• [DATA SHOWN]
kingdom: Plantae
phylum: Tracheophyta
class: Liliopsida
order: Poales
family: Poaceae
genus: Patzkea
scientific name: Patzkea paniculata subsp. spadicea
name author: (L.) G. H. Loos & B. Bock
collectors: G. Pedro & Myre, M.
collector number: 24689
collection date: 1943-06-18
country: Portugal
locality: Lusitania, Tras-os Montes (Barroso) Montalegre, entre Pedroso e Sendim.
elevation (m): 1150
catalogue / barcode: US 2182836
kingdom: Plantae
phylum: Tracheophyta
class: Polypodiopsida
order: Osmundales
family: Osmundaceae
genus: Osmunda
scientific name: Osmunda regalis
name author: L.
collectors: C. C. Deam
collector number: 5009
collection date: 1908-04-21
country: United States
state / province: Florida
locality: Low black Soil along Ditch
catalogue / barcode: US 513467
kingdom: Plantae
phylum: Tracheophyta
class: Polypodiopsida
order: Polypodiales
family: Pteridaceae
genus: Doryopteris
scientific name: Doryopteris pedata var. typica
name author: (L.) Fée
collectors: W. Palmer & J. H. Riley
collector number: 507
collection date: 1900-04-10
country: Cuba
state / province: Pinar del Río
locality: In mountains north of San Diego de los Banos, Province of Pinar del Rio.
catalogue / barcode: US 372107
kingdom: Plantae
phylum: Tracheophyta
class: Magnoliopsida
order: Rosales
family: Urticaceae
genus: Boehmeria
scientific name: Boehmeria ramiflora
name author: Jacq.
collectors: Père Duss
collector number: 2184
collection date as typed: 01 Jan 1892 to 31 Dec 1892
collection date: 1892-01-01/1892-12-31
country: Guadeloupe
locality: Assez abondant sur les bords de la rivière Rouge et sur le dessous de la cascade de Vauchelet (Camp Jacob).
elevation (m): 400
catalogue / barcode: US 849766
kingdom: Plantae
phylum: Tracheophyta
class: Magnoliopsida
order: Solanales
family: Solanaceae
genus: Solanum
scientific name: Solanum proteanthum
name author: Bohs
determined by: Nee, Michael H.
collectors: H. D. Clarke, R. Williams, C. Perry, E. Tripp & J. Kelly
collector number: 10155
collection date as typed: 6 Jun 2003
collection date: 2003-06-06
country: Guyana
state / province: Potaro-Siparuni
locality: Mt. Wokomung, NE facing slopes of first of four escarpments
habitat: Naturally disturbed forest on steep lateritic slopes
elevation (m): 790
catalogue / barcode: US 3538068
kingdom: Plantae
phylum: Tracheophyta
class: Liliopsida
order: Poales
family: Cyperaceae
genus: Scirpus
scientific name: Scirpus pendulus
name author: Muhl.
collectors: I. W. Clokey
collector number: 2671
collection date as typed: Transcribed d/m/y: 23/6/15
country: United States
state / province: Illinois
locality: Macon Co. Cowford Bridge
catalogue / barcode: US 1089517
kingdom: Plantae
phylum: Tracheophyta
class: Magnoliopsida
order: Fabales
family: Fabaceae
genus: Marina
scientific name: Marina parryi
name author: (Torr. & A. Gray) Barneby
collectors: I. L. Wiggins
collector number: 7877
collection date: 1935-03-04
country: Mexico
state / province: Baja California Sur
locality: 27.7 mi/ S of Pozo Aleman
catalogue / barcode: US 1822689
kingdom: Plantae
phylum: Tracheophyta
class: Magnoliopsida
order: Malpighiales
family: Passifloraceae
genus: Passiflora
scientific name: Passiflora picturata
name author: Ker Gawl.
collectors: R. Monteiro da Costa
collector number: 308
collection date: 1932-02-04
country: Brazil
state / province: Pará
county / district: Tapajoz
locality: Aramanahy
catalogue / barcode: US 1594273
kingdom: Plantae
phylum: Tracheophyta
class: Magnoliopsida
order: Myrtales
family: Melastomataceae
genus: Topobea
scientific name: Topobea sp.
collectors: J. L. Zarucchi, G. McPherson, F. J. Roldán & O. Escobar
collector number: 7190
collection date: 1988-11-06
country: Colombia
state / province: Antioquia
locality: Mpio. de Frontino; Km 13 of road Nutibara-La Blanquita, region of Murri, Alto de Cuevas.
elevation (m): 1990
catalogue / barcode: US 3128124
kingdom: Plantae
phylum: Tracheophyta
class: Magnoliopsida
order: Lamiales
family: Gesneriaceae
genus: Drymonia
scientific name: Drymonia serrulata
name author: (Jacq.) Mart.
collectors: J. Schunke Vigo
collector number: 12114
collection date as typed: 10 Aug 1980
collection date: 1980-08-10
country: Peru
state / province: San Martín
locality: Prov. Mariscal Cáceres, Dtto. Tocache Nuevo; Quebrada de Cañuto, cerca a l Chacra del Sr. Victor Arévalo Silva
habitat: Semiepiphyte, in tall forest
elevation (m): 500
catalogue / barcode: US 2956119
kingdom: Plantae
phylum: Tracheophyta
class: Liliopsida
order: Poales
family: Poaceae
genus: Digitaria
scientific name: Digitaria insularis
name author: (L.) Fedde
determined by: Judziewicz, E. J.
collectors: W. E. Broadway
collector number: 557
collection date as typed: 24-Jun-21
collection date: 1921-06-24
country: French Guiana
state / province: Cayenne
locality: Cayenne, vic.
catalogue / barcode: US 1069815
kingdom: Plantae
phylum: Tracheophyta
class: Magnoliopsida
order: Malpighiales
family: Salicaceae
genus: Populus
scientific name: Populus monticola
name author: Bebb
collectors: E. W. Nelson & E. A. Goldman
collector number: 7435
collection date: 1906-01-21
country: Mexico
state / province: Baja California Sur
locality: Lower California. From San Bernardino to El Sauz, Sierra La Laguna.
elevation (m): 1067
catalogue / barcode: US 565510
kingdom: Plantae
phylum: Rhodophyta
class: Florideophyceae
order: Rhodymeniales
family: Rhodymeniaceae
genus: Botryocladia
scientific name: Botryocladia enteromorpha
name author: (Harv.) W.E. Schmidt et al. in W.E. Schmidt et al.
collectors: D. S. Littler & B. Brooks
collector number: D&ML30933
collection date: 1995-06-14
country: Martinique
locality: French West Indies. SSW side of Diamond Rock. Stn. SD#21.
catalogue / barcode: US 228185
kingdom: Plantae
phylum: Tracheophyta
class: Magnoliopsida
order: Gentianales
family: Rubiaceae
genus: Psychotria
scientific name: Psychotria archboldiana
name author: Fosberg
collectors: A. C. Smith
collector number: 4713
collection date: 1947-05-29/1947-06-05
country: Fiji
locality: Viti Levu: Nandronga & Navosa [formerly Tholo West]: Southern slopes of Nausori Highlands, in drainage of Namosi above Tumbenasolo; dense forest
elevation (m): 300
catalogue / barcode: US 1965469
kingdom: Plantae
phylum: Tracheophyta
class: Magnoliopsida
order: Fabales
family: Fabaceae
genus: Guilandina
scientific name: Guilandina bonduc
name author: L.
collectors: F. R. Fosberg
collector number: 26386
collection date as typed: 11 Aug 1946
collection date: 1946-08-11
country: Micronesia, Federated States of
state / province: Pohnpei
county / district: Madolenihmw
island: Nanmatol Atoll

• [PROBLEM]
Copy every line of the listing above word for word, from the first line to the last.

• [FULL RESPONSE]
kingdom: Plantae
phylum: Tracheophyta
class: Liliopsida
order: Poales
family: Poaceae
genus: Patzkea
scientific name: Patzkea paniculata subsp. spadicea
name author: (L.) G. H. Loos & B. Bock
collectors: G. Pedro & Myre, M.
collector number: 24689
collection date: 1943-06-18
country: Portugal
locality: Lusitania, Tras-os Montes (Barroso) Montalegre, entre Pedroso e Sendim.
elevation (m): 1150
catalogue / barcode: US 2182836
kingdom: Plantae
phylum: Tracheophyta
class: Polypodiopsida
order: Osmundales
family: Osmundaceae
genus: Osmunda
scientific name: Osmunda regalis
name author: L.
collectors: C. C. Deam
collector number: 5009
collection date: 1908-04-21
country: United States
state / province: Florida
locality: Low black Soil along Ditch
catalogue / barcode: US 513467
kingdom: Plantae
phylum: Tracheophyta
class: Polypodiopsida
order: Polypodiales
family: Pteridaceae
genus: Doryopteris
scientific name: Doryopteris pedata var. typica
name author: (L.) Fée
collectors: W. Palmer & J. H. Riley
collector number: 507
collection date: 1900-04-10
country: Cuba
state / province: Pinar del Río
locality: In mountains north of San Diego de los Banos, Province of Pinar del Rio.
catalogue / barcode: US 372107
kingdom: Plantae
phylum: Tracheophyta
class: Magnoliopsida
order: Rosales
family: Urticaceae
genus: Boehmeria
scientific name: Boehmeria ramiflora
name author: Jacq.
collectors: Père Duss
collector number: 2184
collection date as typed: 01 Jan 1892 to 31 Dec 1892
collection date: 1892-01-01/1892-12-31
country: Guadeloupe
locality: Assez abondant sur les bords de la rivière Rouge et sur le dessous de la cascade de Vauchelet (Camp Jacob).
elevation (m): 400
catalogue / barcode: US 849766
kingdom: Plantae
phylum: Tracheophyta
class: Magnoliopsida
order: Solanales
family: Solanaceae
genus: Solanum
scientific name: Solanum proteanthum
name author: Bohs
determined by: Nee, Michael H.
collectors: H. D. Clarke, R. Williams, C. Perry, E. Tripp & J. Kelly
collector number: 10155
collection date as typed: 6 Jun 2003
collection date: 2003-06-06
country: Guyana
state / province: Potaro-Siparuni
locality: Mt. Wokomung, NE facing slopes of first of four escarpments
habitat: Naturally disturbed forest on steep lateritic slopes
elevation (m): 790
catalogue / barcode: US 3538068
kingdom: Plantae
phylum: Tracheophyta
class: Liliopsida
order: Poales
family: Cyperaceae
genus: Scirpus
scientific name: Scirpus pendulus
name author: Muhl.
collectors: I. W. Clokey
collector number: 2671
collection date as typed: Transcribed d/m/y: 23/6/15
country: United States
state / province: Illinois
locality: Macon Co. Cowford Bridge
catalogue / barcode: US 1089517
kingdom: Plantae
phylum: Tracheophyta
class: Magnoliopsida
order: Fabales
family: Fabaceae
genus: Marina
scientific name: Marina parryi
name author: (Torr. & A. Gray) Barneby
collectors: I. L. Wiggins
collector number: 7877
collection date: 1935-03-04
country: Mexico
state / province: Baja California Sur
locality: 27.7 mi/ S of Pozo Aleman
catalogue / barcode: US 1822689
kingdom: Plantae
phylum: Tracheophyta
class: Magnoliopsida
order: Malpighiales
family: Passifloraceae
genus: Passiflora
scientific name: Passiflora picturata
name author: Ker Gawl.
collectors: R. Monteiro da Costa
collector number: 308
collection date: 1932-02-04
country: Brazil
state / province: Pará
county / district: Tapajoz
locality: Aramanahy
catalogue / barcode: US 1594273
kingdom: Plantae
phylum: Tracheophyta
class: Magnoliopsida
order: Myrtales
family: Melastomataceae
genus: Topobea
scientific name: Topobea sp.
collectors: J. L. Zarucchi, G. McPherson, F. J. Roldán & O. Escobar
collector number: 7190
collection date: 1988-11-06
country: Colombia
state / province: Antioquia
locality: Mpio. de Frontino; Km 13 of road Nutibara-La Blanquita, region of Murri, Alto de Cuevas.
elevation (m): 1990
catalogue / barcode: US 3128124
kingdom: Plantae
phylum: Tracheophyta
class: Magnoliopsida
order: Lamiales
family: Gesneriaceae
genus: Drymonia
scientific name: Drymonia serrulata
name author: (Jacq.) Mart.
collectors: J. Schunke Vigo
collector number: 12114
collection date as typed: 10 Aug 1980
collection date: 1980-08-10
country: Peru
state / province: San Martín
locality: Prov. Mariscal Cáceres, Dtto. Tocache Nuevo; Quebrada de Cañuto, cerca a l Chacra del Sr. Victor Arévalo Silva
habitat: Semiepiphyte, in tall forest
elevation (m): 500
catalogue / barcode: US 2956119
kingdom: Plantae
phylum: Tracheophyta
class: Liliopsida
order: Poales
family: Poaceae
genus: Digitaria
scientific name: Digitaria insularis
name author: (L.) Fedde
determined by: Judziewicz, E. J.
collectors: W. E. Broadway
collector number: 557
collection date as typed: 24-Jun-21
collection date: 1921-06-24
country: French Guiana
state / province: Cayenne
locality: Cayenne, vic.
catalogue / barcode: US 1069815
kingdom: Plantae
phylum: Tracheophyta
class: Magnoliopsida
order: Malpighiales
family: Salicaceae
genus: Populus
scientific name: Populus monticola
name author: Bebb
collectors: E. W. Nelson & E. A. Goldman
collector number: 7435
collection date: 1906-01-21
country: Mexico
state / province: Baja California Sur
locality: Lower California. From San Bernardino to El Sauz, Sierra La Laguna.
elevation (m): 1067
catalogue / barcode: US 565510
kingdom: Plantae
phylum: Rhodophyta
class: Florideophyceae
order: Rhodymeniales
family: Rhodymeniaceae
genus: Botryocladia
scientific name: Botryocladia enteromorpha
name author: (Harv.) W.E. Schmidt et al. in W.E. Schmidt et al.
collectors: D. S. Littler & B. Brooks
collector number: D&ML30933
collection date: 1995-06-14
country: Martinique
locality: French West Indies. SSW side of Diamond Rock. Stn. SD#21.
catalogue / barcode: US 228185
kingdom: Plantae
phylum: Tracheophyta
class: Magnoliopsida
order: Gentianales
family: Rubiaceae
genus: Psychotria
scientific name: Psychotria archboldiana
name author: Fosberg
collectors: A. C. Smith
collector number: 4713
collection date: 1947-05-29/1947-06-05
country: Fiji
locality: Viti Levu: Nandronga & Navosa [formerly Tholo West]: Southern slopes of Nausori Highlands, in drainage of Namosi above Tumbenasolo; dense forest
elevation (m): 300
catalogue / barcode: US 1965469
kingdom: Plantae
phylum: Tracheophyta
class: Magnoliopsida
order: Fabales
family: Fabaceae
genus: Guilandina
scientific name: Guilandina bonduc
name author: L.
collectors: F. R. Fosberg
collector number: 26386
collection date as typed: 11 Aug 1946
collection date: 1946-08-11
country: Micronesia, Federated States of
state / province: Pohnpei
county / district: Madolenihmw
island: Nanmatol Atoll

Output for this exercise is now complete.